Timekeeping problem in /usr/src on new RPI aarch64 snapshot

From: bob prohaska <fbsd_at_www.zefox.net>
Date: Fri, 24 Feb 2023 21:05:02 UTC
After installing 
FreeBSD-14.0-CURRENT-arm64-aarch64-RPI-20230223-fe5c211ba873-261074.img
on a Pi3 and setting up the hard disk to use separate swap and /usr partitions
an oddity came to light regarding dates.

The image file was written to disk the night of the 23rd, from a Pi3 with
a correctly-set time and date. It was left idle overnight, configured the
morning of the 24th and booted without issue. It then cloned -current into
/usr/src, at which point the time was noticed to be wrong, apparently fast.

It turned out ntpdate wasn't running, so it was started and then tzsetup
run. After a reboot the time reported correctly. 

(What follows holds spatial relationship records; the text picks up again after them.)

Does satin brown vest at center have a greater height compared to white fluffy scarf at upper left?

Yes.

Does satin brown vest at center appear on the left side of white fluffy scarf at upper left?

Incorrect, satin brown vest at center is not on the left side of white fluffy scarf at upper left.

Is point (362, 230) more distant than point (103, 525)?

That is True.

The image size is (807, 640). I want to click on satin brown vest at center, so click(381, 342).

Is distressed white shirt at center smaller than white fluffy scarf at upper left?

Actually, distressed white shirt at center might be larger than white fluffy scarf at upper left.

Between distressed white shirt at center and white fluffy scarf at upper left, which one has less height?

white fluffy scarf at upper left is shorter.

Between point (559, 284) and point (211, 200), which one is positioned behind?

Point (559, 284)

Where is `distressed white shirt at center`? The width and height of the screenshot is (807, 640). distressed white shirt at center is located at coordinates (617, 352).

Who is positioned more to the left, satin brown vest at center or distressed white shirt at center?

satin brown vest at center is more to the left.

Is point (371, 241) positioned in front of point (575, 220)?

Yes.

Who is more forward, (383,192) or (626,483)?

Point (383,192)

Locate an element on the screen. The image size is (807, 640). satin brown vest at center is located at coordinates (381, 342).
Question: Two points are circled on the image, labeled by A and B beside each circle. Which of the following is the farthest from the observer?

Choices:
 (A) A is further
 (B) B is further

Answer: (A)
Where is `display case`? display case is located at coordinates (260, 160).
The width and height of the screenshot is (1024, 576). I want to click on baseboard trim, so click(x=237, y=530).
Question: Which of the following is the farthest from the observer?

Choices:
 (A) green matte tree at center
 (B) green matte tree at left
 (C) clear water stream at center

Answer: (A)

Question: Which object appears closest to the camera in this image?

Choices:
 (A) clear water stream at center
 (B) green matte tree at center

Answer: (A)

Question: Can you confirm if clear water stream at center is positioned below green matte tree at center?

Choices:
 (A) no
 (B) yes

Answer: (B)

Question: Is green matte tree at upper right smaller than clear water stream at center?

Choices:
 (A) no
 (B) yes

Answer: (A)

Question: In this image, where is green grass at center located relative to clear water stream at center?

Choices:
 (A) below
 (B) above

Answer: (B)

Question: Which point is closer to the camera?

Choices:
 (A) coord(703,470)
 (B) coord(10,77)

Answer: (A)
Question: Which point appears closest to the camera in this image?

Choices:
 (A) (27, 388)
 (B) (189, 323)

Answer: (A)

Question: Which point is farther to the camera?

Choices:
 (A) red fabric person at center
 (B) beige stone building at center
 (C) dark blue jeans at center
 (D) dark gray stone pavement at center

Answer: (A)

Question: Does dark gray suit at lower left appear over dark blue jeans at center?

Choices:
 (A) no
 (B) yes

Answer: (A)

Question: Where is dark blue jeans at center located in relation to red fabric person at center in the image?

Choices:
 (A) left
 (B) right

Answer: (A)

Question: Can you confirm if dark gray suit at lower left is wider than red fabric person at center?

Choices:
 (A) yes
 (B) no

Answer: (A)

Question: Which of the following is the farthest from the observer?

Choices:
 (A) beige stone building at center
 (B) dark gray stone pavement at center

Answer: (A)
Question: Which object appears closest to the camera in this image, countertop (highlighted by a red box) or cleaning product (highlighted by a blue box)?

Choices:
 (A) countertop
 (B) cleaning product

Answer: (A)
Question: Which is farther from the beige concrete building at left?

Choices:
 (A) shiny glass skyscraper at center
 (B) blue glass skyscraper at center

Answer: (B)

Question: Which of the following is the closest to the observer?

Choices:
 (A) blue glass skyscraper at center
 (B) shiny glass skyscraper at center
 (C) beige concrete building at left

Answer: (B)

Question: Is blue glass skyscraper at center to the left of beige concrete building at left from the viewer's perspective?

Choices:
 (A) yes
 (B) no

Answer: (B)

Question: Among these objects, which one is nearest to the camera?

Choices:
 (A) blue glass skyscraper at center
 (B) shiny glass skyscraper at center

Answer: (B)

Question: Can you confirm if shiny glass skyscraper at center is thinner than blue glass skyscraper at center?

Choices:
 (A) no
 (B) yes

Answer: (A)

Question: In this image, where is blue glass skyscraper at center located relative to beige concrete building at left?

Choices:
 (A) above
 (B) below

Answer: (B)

However, make buildworld in /usr/src triggers an exhortation to "check
your time" and refuses run further. 

running date on the system reports
Fri Feb 24 12:49:41 PST 2023
but ls -l /usr/src reports time around 
Feb 24 19:10
an obvious inconsistency.
 
Presumably just waiting until the system clock catches
up with the /usr/src timestamps will fix the error. Is
there a better method?

Still, the date and time handling don't seem quite right. 
In at least one earlier instance it appeared that tzsetup 
altered the reported timeszone without shifting the time
stamp by the UTC/PDT offset. I always thought timestamps
were internally in UTC+timezone, displayed with the right
offset. It looks to a casual observer like something else
is going on. 

An earlier fiasco (on this same Pi3) included wildly wrong
timestamps in a filesystem. The Pi3 has no hardware clock,
how does it set time when booted without a reference?